Excerpt provided:
§

You are viewing a plain text version of this content. The canonical link for it is here.
Posted to user@pig.apache.org by Jonathan Holloway <jo...@gmail.com> on 2011/06/16 03:57:14 UTC

PigStorage and ElephantBird's JsonLoader - InputFormat

Hi all,

I was wondering whether somebody could explain how Pig deals with nested
directories of log files,
Something like:

/logs/2011-01-01/a.log
/logs/2011-01-01/b.log
/logs/2011-01-01/c.log

I'm pretty sure if I give a Pig script the /logs directory as input it will
successfully process all logs (a.log, b.log, c.log)
within that structure.

However, I'm seeing a discrepancy with JsonLoader in elephant bird, because
if I do the same thing then it errors with the following:

Backend error message
---------------------
java.io.IOException: Cannot open filename /logs/2011-01-01
        at
org.apache.hadoop.hdfs.DFSClient$DFSInputStream.openInfo(DFSClient.java:1497)
        at
org.apache.hadoop.hdfs.DFSClient$DFSInputStream.<init>(DFSClient.java:1488)
        at org.apache.hadoop.hdfs.DFSClient.open(DFSClient.java:376)
        at
org.apache.hadoop.hdfs.DistributedFileSystem.open(DistributedFileSystem.java:178)
        at org.apache.hadoop.fs.FileSystem.open(FileSystem.java:356)
        at
org.apache.hadoop.mapreduce.lib.input.LineRecordReader.initialize(LineRecordReader.java:67)
        at
org.apache.pig.backend.hadoop.executionengine.mapReduceLayer.PigRecordReader.initialize(PigRecordReader.java:176)
        at
org.apache.hadoop.mapred.MapTask$NewTrackingRecordReader.initialize(MapTask.java:418)
        at org.apache.hadoop.mapred.MapTask.runNewMapper(MapTask.java:620)

§

Directions:
1. In the Pig forum post, what error message appears when JsonLoader is given the /logs directory?
2. According to the Pig forum post, why does the poster see a discrepancy with JsonLoader? Answer in one to three sentences.
3. Continue the Pig forum post from the point where it stops.

Transcribed page text:

§

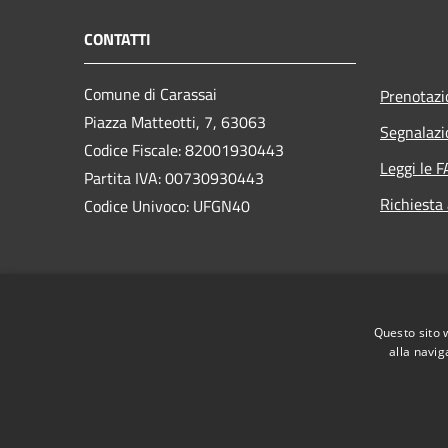
CONTATTI
Comune di Carassai
Prenotaz
Piazza Matteotti, 7, 63063
Segnalazi
Codice Fiscale: 82001930443
Leggi le 
Partita IVA: 00730930443
Richiesta
Codice Univoco: UFGN40
PEC:
protocollo@pec.comune.carassai.ap.it
Questo sito 
Centralino Unico:
+39 0734 919002
alla navig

§

Task results:
1. java.io.IOException: Cannot open filename /logs/2011-01-01

2. The poster expects that giving a Pig script the /logs directory as input will process all the logs (a.log, b.log, c.log) within the nested structure. When the poster does the same thing with JsonLoader in elephant bird, it errors instead, reporting that it cannot open /logs/2011-01-01.

3.
        at org.apache.hadoop.mapred.MapTask.run(MapTask.java:305)
        at org.apache.hadoop.mapred.Child.main(Child.java:170)

Pig Stack Trace
---------------
ERROR 2998: Unhandled internal error. Cannot open filename /logs/2011-01-01

java.io.IOException: Cannot open filename /logs/2011-01-01
        at
org.apache.hadoop.hdfs.DFSClient$DFSInputStream.openInfo(DFSClient.java:1497)
        at
org.apache.hadoop.hdfs.DFSClient$DFSInputStream.<init>(DFSClient.java:1488)
        at org.apache.hadoop.hdfs.DFSClient.open(DFSClient.java:376)
        at
org.apache.hadoop.hdfs.DistributedFileSystem.open(DistributedFileSystem.java:178)
        at org.apache.hadoop.fs.FileSystem.open(FileSystem.java:356)
        at
org.apache.hadoop.mapreduce.lib.input.LineRecordReader.initialize(LineRecordReader.java:67)
        at
org.apache.pig.backend.hadoop.executionengine.mapReduceLayer.PigRecordReader.initialize(PigRecordReader.java:176)
        at
org.apache.hadoop.mapred.MapTask$NewTrackingRecordReader.initialize(MapTask.java:418)
        at org.apache.hadoop.mapred.MapTask.runNewMapper(MapTask.java:620)
        at org.apache.hadoop.mapred.MapTask.run(MapTask.java:305)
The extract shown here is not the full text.